Jump to content

Help with shy guy


lillyva

Recommended Posts

Hi, I would be grateful if you could help me with the shy guy I'm dating please. I met him online and he was very charming and sensitive which attracted me since the first conversation we had. After that few first conversation he then appeared to be hiding. I did some reading about shy guy and tried to help him along the way as he also told me from the start that he was shy and innocent. We arranged to meet up for the first time after 2 to 3 months of chatting and he always canceled the meeting. I thought at the time that it might have been a catfish so I was very curious and went to meet him at his place . I was actually quite lucky as if he was some kind of murderer ...I wouldn't have been still alive. So I met him and felt really attracted to him, he couldn't also resist...kissed me and I was not sure what made me so mesmorized by him...I couldn't resist any of his advances. We were really attached to each other. However so far he made time to meet me only 3 times and that's over 3 months after the first meeting g as he said he is very busy. I have been feeling very hurt and crying a lot because I think I have fallen in love with him but all he does seems to be hiding ( busy with work) . He won't talk on the phone...if I call him , he won't pick up the phone as he mentioned before that he was shy. The more I ty to forget about him ,the more I miss him . Everytime I disappear for a while , he would send a message asking if I am ok . Please advise me, what should I do?

Link to comment

Work on your self esteem by reading articles how to. When you have a healthy self esteem, you won't accept bread crumbs from guys. A guy will have to treat you right to stay in your love when you have self love. In the future, if a guy doesn't ask you out within two weeks of chatting, move on. You've wasted half a year of your time with someone who just isn't that into you.

Link to comment

Hi Everyone, thank you so so much for your advice. The truth hurts ,definitely I will make sure not to do such stupid things again. I have never really done these things as i am reserved and shy myself. I am on dating websites and there are people asking me out everyday but i am not really interested as i have fallen for this person. It's as if i have been drugged which i don't understand myself. I have actually chatted with one of his female workmates on Facebook earlier today. She confirmed with me that he is actually very geeky, nerdy and shy. She said that he is very caring and she doesn't think that he would cheat. They chatted in the past at work and he always said that he never cheated.She wished me luck. I think i will just treat him as a friend, try to forget him in romantic way and move on. Thank you so much everyone, really appreciate your time reading this and replying to me xxx

Link to comment

Oh today i also asked him if we should split but he replied he liked me and thinks i am amazing and attractive. His workmate actually said that maybe he is scared of his feelings for me and thinks I am too good for him. Prior to asking her about this, I looked on her posts on fb and could tell that she is a kindhearted person and very lovely...

Link to comment

Wow. I think you're getting into stalker mode, speaking to people you don't even know about him. It's time to get off of the internet and out into the real world. Try meetups.com or a co-ed sports team or volunteer work, but not until you develop some self esteem because you're not mentally ready to safely date right now. And most of all, it's not about what he wants. Subconsciously, we choose who we think we're deserving of. You think you deserve to be ignored, which means you have a lot of work to do on yourself to prevent winding up with an abusive or neglectful partner.

□ □ □ □ □

-- EXERCISE --
Copy the forum thread from "Wow. I think" to "or neglectful partner.", swapping "volunteer work" for "a book club". The items after this point are separate material with no connection to the forum thread.

□ □ □ □ □

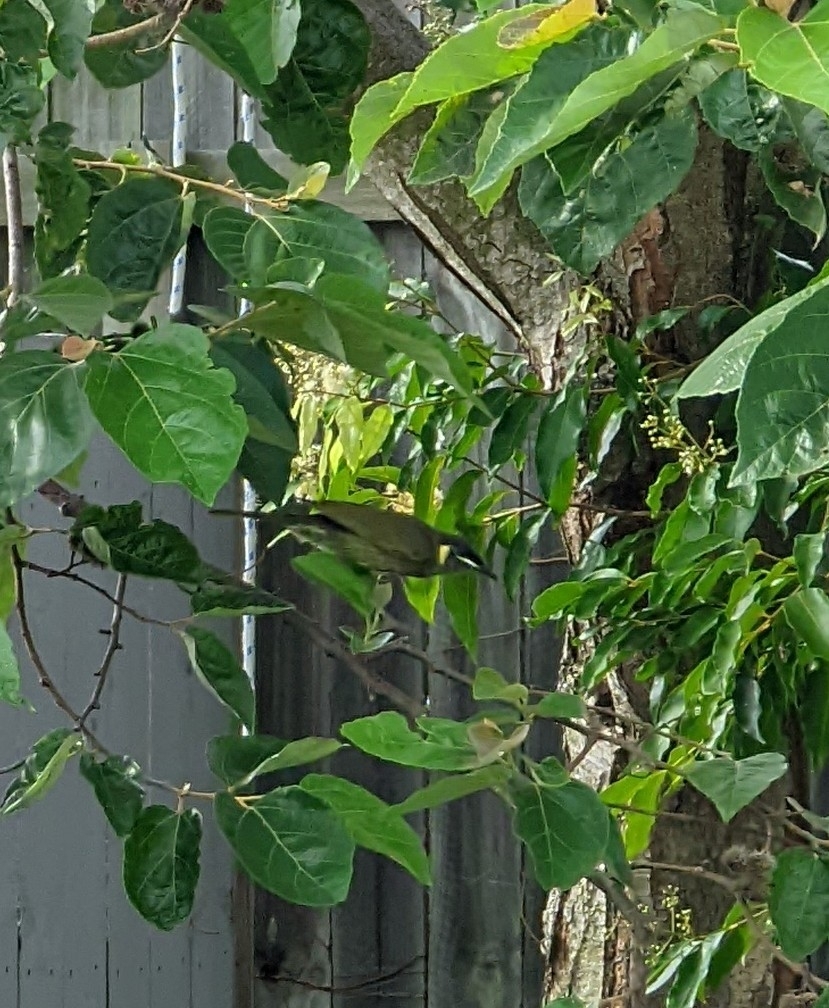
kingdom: Animalia
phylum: Chordata
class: Aves
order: Passeriformes
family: Meliphagidae
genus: Meliphaga
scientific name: Meliphaga lewinii
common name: Lewin's honeyeater
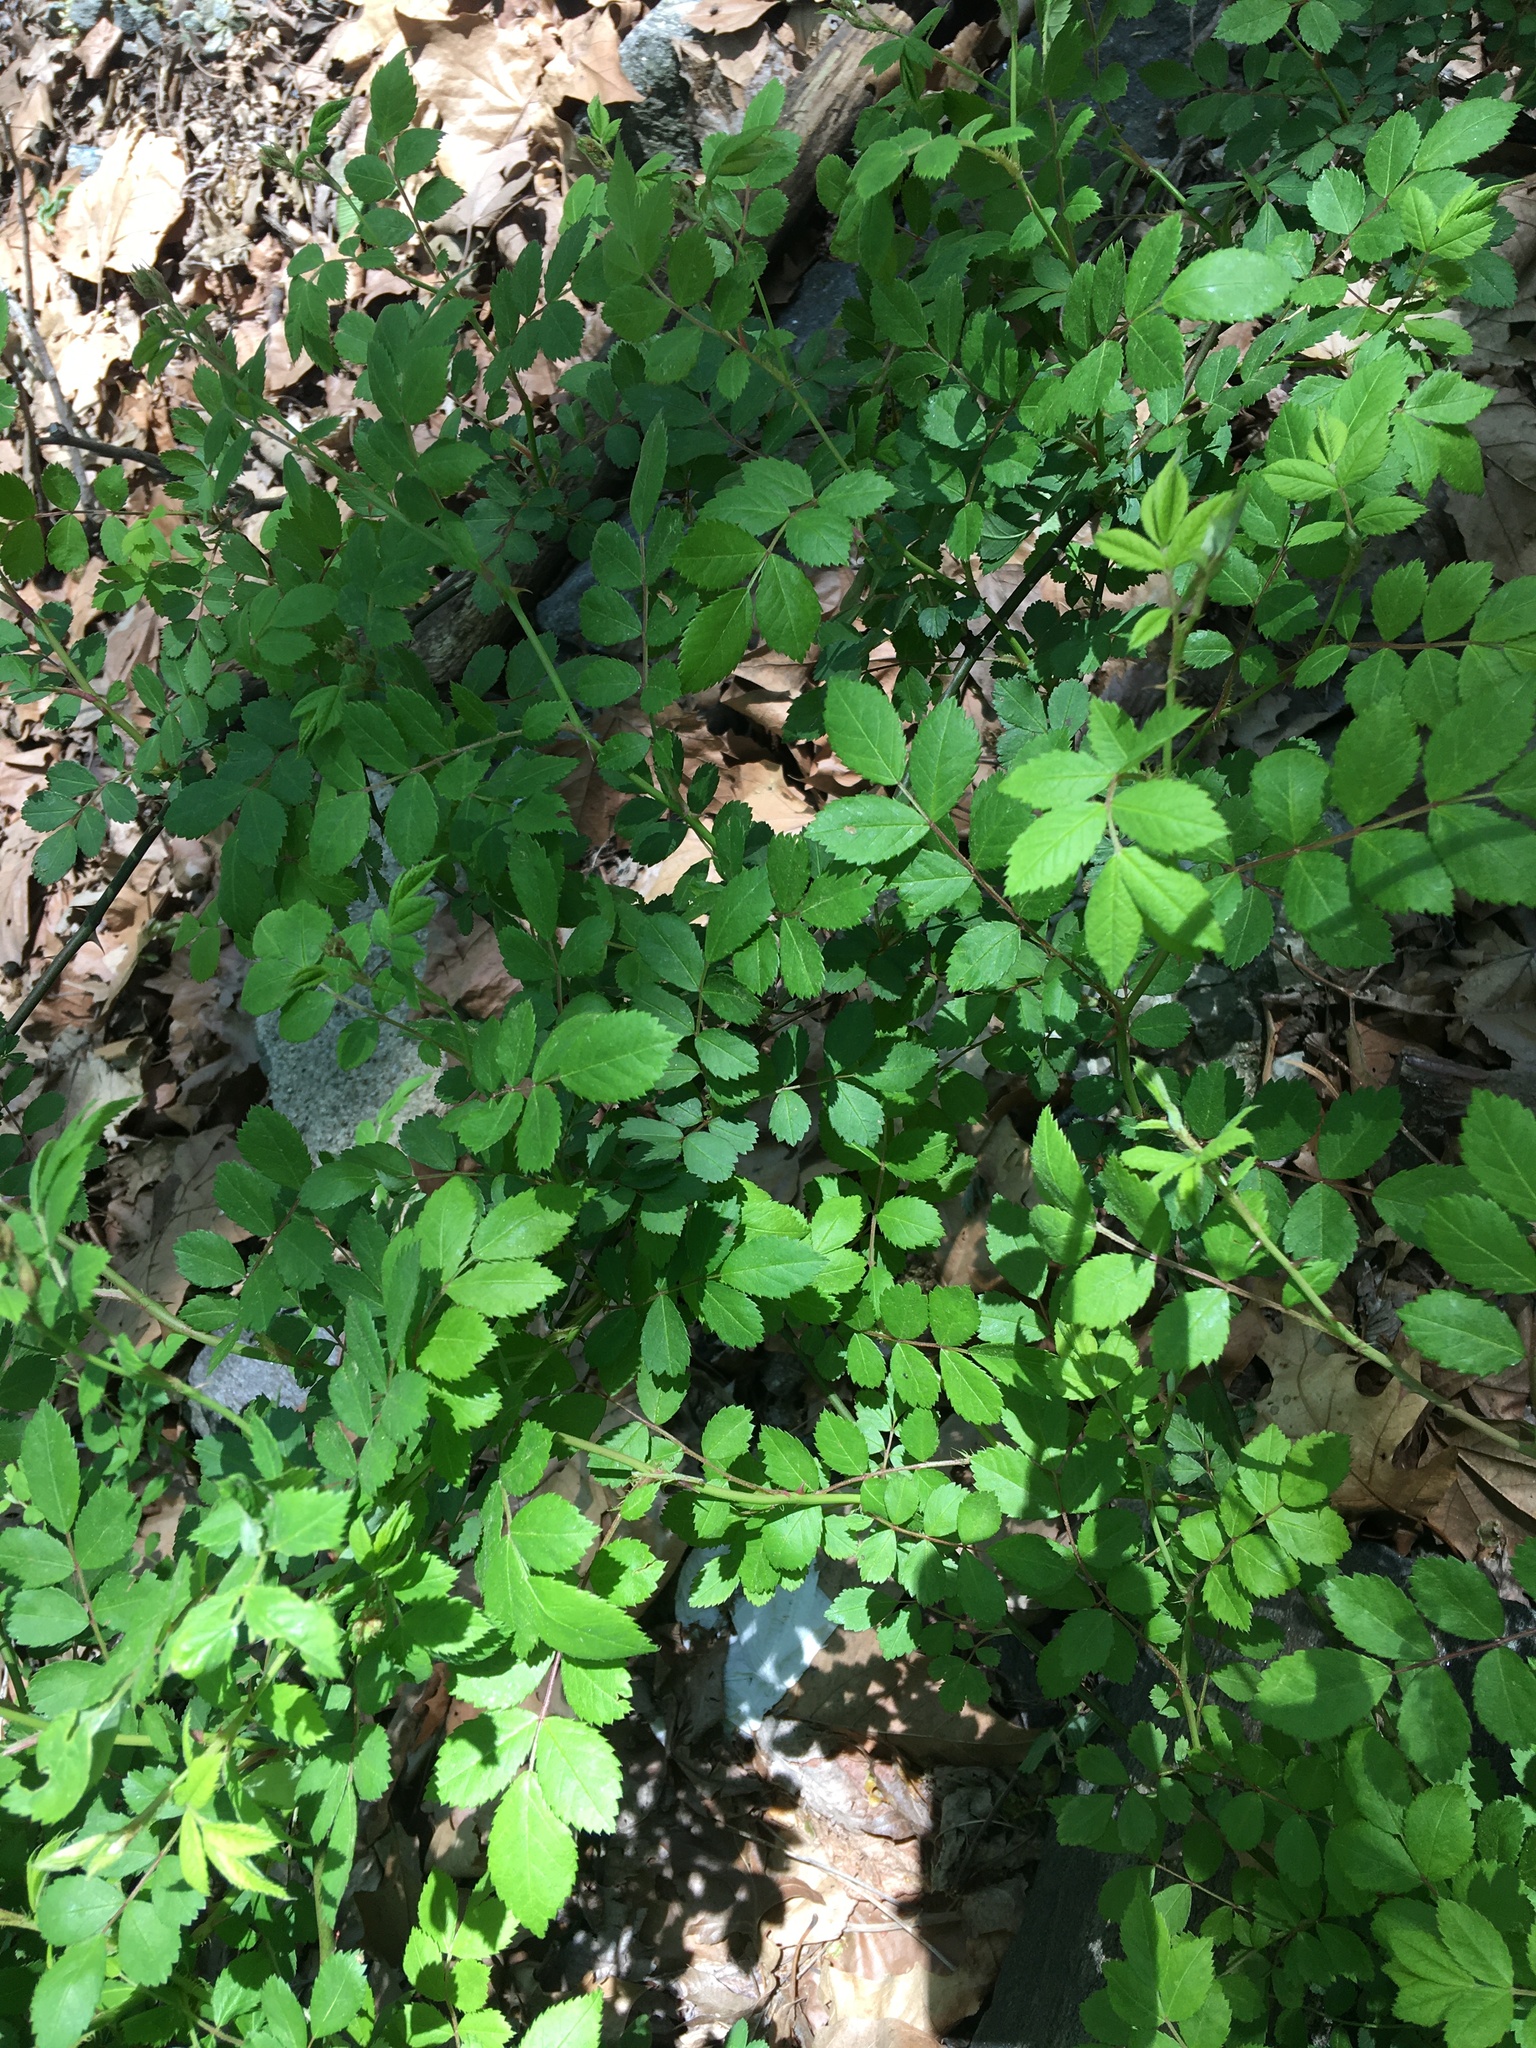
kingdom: Plantae
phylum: Tracheophyta
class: Magnoliopsida
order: Rosales
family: Rosaceae
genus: Rosa
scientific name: Rosa multiflora
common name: Multiflora rose
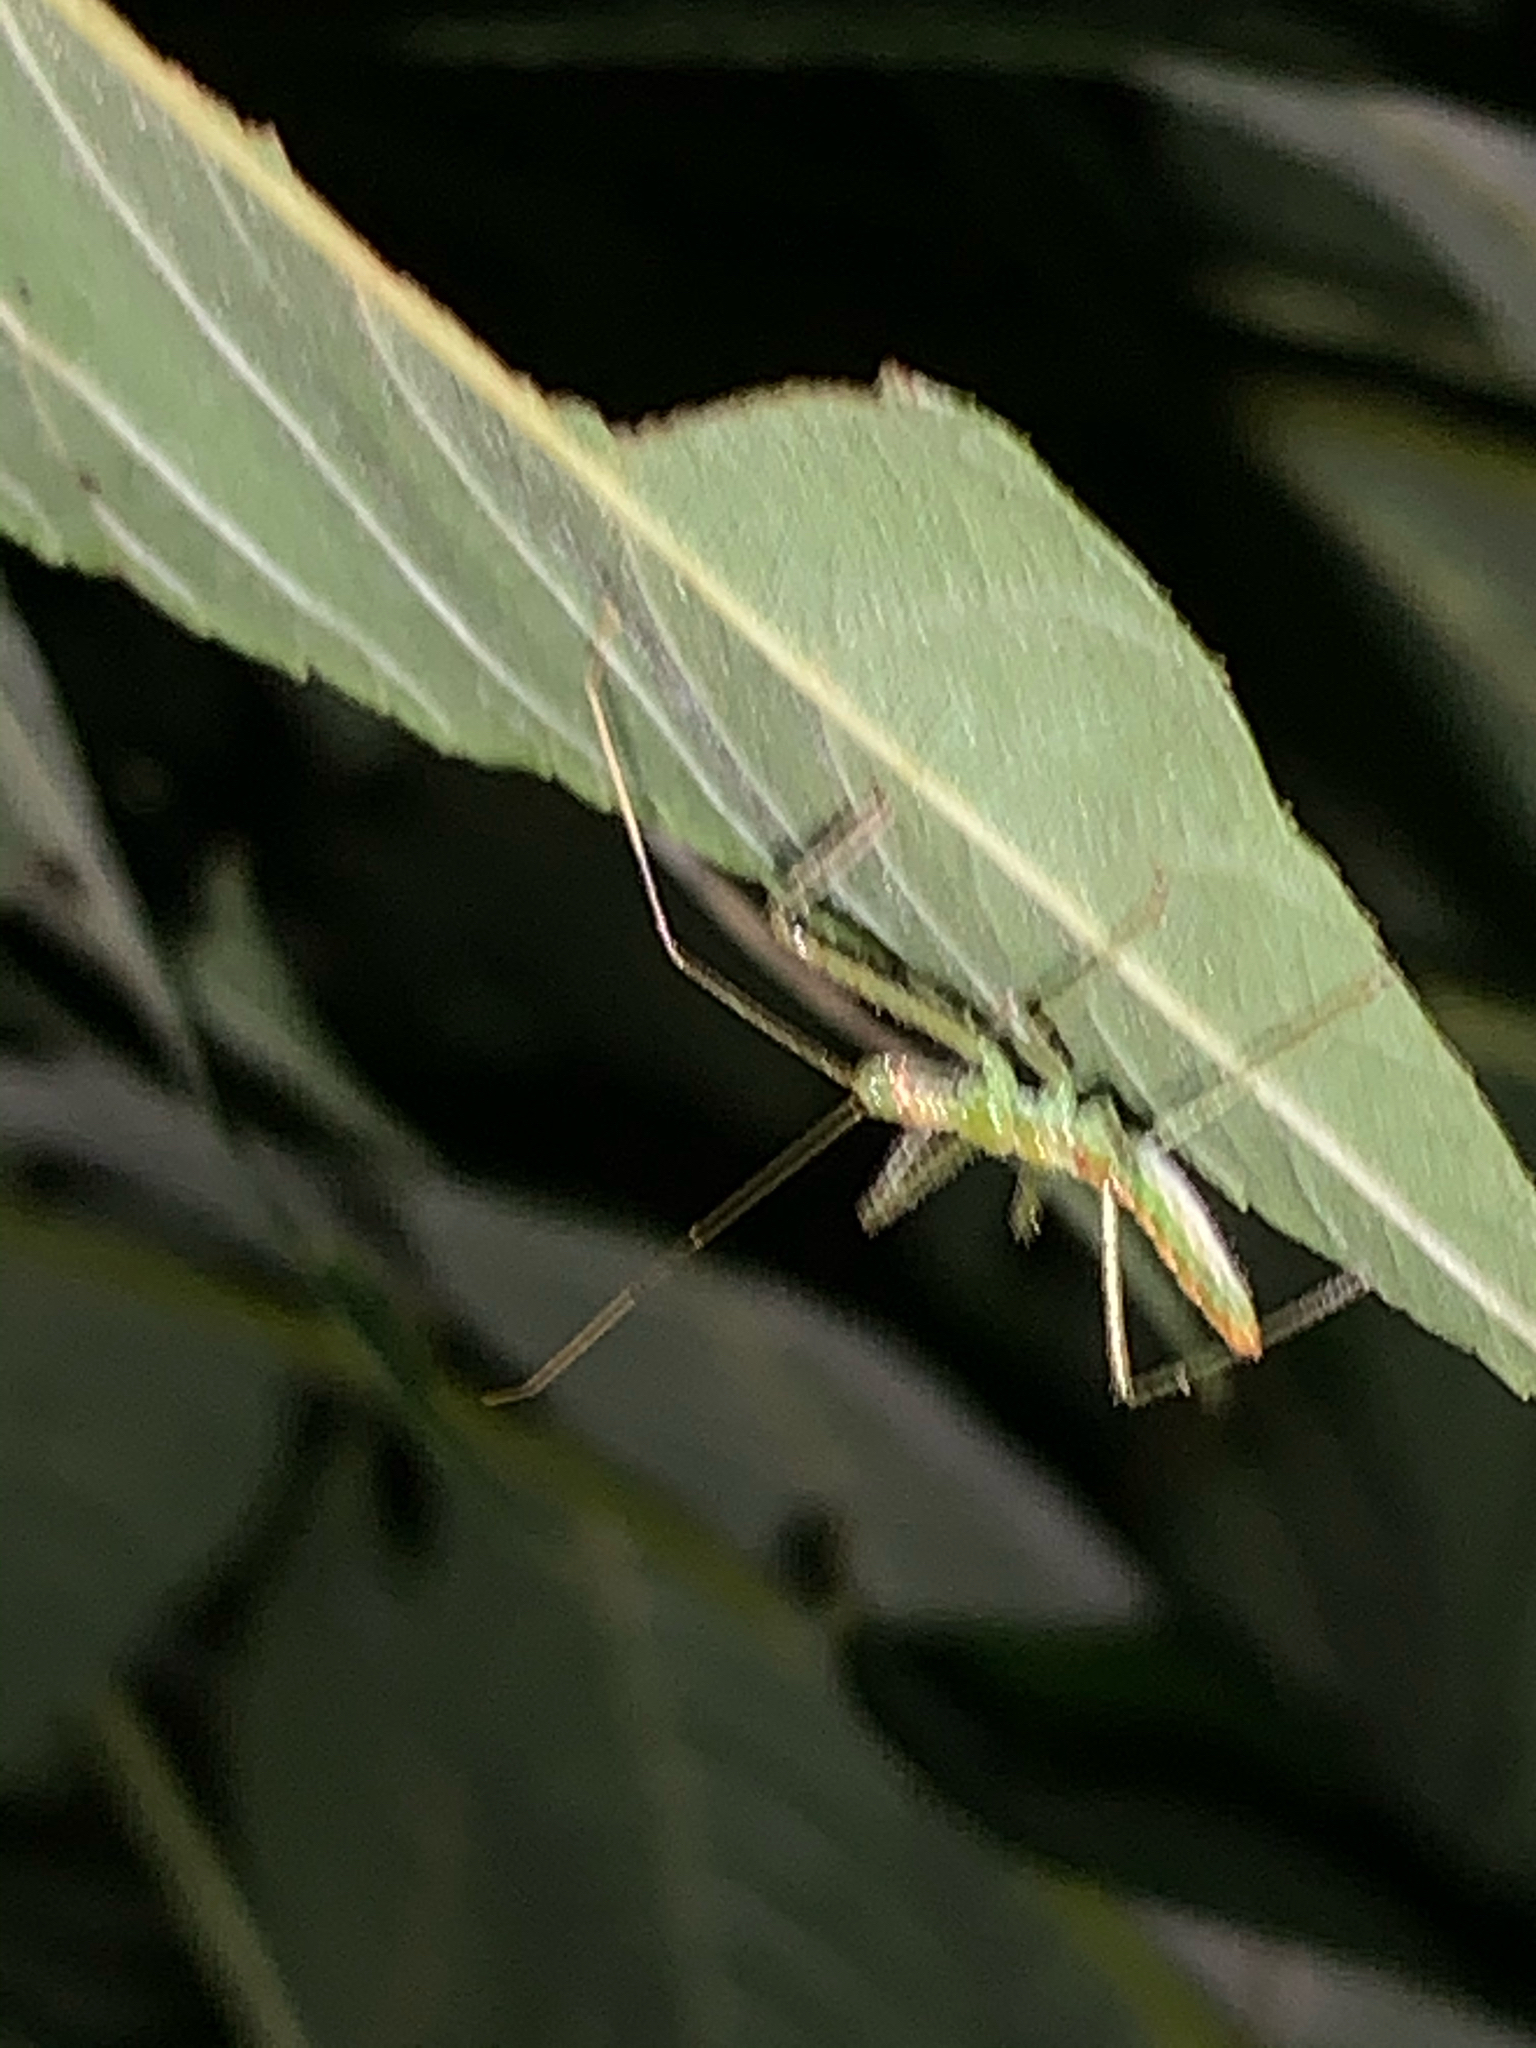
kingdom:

□ □ □ □ □

-- FULL ANSWER --
Wow. I think you're getting into stalker mode, speaking to people you don't even know about him. It's time to get off of the internet and out into the real world. Try meetups.com or a co-ed sports team or a book club, but not until you develop some self esteem because you're not mentally ready to safely date right now. And most of all, it's not about what he wants. Subconsciously, we choose who we think we're deserving of. You think you deserve to be ignored, which means you have a lot of work to do on yourself to prevent winding up with an abusive or neglectful partner.